A necessária revolução no transporte brasileiro depende de duas condições: a remoção de restrições exageradas e desnecessárias a quem pretende prestar o serviço, e a modernização da infraestrutura física. De pouco adianta haver várias empresas interessadas em transportar pessoas e cargas, a preços competitivos em um ambiente de verdadeira concorrência, se portos, aeroportos e estradas permanecerem obsoletos; da mesma forma, terminais de última geração e rodovias em perfeito estado de conservação serão pouco aproveitados se uma regulamentação exagerada impedir a entrada de novos players e dificultar o trabalho de quem já atua no mercado. Felizmente, o governo federal vem atuando em ambas as frentes, e promete mais avanços em 2022.
Um caso emblemático é o da navegação de cabotagem, com transporte de carga por via marítima entre portos brasileiros. Em dezembro, o Congresso Nacional aprovou a “BR do Mar”, projeto apresentado pelo governo em 2020 e que facilita a operação de empresas no setor ao eliminar exigências de frota própria, permitindo às companhias afretar embarcações estrangeiras, o que aumentará a oferta e levará a uma potencial redução nos preços do frete marítimo. O governo tem grandes expectativas para a “BR do Mar”, prevendo uma elevação de quase 70% no total transportado – de 1,2 milhão de TEUs (unidade equivalente a 20 pés) de contêineres transportados por ano para 2 milhões de TEUs – ainda neste ano. Se tal demanda se concretizar, será preciso que os portos brasileiros estejam à altura do novo cenário.

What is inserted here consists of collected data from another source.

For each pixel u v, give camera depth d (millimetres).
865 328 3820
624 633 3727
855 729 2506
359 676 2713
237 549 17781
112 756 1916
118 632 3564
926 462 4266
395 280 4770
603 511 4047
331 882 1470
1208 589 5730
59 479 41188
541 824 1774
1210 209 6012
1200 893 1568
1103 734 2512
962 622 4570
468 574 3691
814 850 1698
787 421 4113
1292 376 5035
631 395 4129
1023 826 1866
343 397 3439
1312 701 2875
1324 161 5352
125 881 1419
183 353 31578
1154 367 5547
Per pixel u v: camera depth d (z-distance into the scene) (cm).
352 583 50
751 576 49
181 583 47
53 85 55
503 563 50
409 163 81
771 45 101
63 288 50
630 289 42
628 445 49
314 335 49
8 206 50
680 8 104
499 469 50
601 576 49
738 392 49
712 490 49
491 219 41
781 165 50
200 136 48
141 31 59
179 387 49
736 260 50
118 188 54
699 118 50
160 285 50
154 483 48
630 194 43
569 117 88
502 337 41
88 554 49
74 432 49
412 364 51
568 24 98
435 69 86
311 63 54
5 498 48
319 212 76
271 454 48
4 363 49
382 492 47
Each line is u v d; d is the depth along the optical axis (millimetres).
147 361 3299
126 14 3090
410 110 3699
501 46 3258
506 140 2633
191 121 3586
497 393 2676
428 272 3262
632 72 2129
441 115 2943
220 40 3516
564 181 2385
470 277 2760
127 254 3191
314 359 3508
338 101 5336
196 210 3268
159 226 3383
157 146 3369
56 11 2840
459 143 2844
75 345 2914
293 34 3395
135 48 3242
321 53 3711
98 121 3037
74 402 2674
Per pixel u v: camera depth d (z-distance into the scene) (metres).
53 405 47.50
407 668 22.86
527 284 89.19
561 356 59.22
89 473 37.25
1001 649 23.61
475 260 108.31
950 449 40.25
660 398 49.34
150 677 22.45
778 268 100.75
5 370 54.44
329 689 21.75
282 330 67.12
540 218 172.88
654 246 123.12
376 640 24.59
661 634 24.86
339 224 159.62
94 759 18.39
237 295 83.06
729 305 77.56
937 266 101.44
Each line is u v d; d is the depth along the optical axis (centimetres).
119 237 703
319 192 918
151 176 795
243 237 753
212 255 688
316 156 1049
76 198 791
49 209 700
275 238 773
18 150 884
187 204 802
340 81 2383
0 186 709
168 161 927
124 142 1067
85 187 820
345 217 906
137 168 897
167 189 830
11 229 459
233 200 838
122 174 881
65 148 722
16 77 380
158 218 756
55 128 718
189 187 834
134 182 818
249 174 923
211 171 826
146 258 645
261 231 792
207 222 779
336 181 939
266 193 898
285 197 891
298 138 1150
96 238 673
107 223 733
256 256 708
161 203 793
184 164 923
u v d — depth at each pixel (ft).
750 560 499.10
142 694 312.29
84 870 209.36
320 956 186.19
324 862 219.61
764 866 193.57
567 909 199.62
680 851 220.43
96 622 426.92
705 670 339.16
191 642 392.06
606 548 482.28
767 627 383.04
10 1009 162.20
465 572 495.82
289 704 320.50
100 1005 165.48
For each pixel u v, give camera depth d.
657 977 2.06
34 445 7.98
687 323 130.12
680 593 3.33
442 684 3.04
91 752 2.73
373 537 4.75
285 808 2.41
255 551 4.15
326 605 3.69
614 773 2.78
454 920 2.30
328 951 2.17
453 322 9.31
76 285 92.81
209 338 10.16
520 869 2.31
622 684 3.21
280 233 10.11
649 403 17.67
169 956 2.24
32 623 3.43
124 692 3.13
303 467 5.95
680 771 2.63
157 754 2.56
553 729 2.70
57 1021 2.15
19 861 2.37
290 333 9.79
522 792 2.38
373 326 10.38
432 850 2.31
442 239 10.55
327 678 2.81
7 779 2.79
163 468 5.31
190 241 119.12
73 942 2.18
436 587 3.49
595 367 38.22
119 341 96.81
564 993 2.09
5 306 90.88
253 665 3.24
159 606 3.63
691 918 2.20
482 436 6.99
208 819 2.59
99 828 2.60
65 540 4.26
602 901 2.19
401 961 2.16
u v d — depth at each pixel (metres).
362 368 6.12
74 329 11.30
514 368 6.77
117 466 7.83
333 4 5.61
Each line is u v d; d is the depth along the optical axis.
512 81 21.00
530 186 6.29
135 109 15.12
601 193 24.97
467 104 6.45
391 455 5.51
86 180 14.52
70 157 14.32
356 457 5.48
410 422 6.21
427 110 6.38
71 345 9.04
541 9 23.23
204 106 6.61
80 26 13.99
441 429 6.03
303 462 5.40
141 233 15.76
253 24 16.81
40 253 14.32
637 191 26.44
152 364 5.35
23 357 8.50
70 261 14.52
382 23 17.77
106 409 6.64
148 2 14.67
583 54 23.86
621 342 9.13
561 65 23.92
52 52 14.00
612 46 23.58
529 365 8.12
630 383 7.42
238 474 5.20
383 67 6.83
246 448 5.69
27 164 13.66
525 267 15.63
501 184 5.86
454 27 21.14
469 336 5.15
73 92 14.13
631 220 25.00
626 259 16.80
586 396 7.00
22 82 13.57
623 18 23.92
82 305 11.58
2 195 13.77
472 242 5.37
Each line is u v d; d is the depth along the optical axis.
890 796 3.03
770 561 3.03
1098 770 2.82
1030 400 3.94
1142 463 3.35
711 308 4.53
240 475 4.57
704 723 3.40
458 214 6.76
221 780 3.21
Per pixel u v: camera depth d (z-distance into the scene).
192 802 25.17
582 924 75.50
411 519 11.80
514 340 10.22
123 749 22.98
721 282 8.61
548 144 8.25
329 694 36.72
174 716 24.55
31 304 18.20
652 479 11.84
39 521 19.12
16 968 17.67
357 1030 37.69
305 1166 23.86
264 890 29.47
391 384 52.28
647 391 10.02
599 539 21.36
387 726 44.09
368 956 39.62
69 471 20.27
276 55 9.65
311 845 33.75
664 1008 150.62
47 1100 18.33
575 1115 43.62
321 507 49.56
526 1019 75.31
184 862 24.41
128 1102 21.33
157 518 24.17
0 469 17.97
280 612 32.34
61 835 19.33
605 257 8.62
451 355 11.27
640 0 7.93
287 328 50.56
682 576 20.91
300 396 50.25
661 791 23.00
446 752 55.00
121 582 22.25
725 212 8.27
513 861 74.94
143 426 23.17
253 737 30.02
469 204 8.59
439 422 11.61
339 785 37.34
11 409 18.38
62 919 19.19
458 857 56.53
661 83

Deixar que seja o setor privado a administrar a infraestrutura de transportes nada mais é que aplicar o princípio da subsidiariedade e reconhecer o papel da iniciativa privada como o verdadeiro motor do desenvolvimento nacional
Em 2021, o governo federal realizou o leilão de concessão de 13 terminais localizados em nove portos diferentes; apenas um não teve interessado. Os leilões levantaram R$ 813,7 milhões em outorgas e devem resultar em R$ 1,8 bilhão de investimentos e quase 27 mil empregos. Para 2022, o plano é realizar a concessão de portos inteiros, o que é inédito na história do país. Na sequência divulgada pelo Ministério da Infraestrutura, o primeiro porto a ser leiloado será o de Vitória (ES); depois virão São Sebastião (SP), Itajaí (SC) e Santos (SP). O porto catarinense é o segundo do país em movimentação de contêineres, e o de Santos já é o maior da América Latina; o ministro Tarcísio Gomes de Freitas promete transformá-lo “no maior porto do Hemisfério Sul. O porto que movimentava 130 milhões de toneladas vai movimentar 250 milhões”.
Além dos avanços no setor de navegação, o ano trará concessões importantíssimas no setor aéreo: a Agência Nacional de Aviação Civil (Anac) aprovou os estudos da sétima rodada de leilões de aeroportos, que agora depende do aval do Tribunal de Contas da União. Os 16 aeroportos incluídos correspondem, somados, a um quarto do total de embarques e desembarques realizados no país; as “joias da coroa” serão Congonhas, em São Paulo, e o Santos Dumont, no Rio de Janeiro. E a manutenção do modelo de blocos garante que os futuros concessionários invistam também nos aeroportos menores que fazem parte do mesmo lote – quem levar Congonhas, por exemplo, fica obrigado a investir também nos aeroportos de Campo Grande (MS), Corumbá (MS), Ponta Porã (MS), Santarém (PA), Marabá (PA), Parauapebas (PA) e Altamira (PA), impulsionando a aviação regional.
No setor rodoviário, o governo pretende leiloar um total de 13 mil quilômetros, com destaque para a BR-381, em Minas Gerais; trechos da BR-116 e da BR-040; e as rodovias do Anel de Integração do Paraná. Por fim, no transporte ferroviário, duas concessões devem ser renovadas e uma terceira será leiloada, somando 9,8 mil quilômetros – isso sem contar todos os projetos que estão sendo apresentados ao Ministério da Infraestrutura dentro do novo Marco Legal das Ferrovias.
O transporte é um dos setores em que a iniciativa privada já se mostrou mais capaz que o poder público. Algumas poucas concessões mal-sucedidas, como as de Viracopos e de um trecho da BR-040, que acabaram devolvidas, não anulam a regra geral, que pode ser comprovada em obras como o Terminal 3 de Guarulhos ou a liderança dos trechos concedidos em todos os rankings de qualidade de rodovias medidos pela Confederação Nacional dos Transportes. Deixar que seja o setor privado a administrar a infraestrutura de transportes nada mais é que aplicar o princípio da subsidiariedade e reconhecer o papel da iniciativa privada como o verdadeiro motor do desenvolvimento nacional.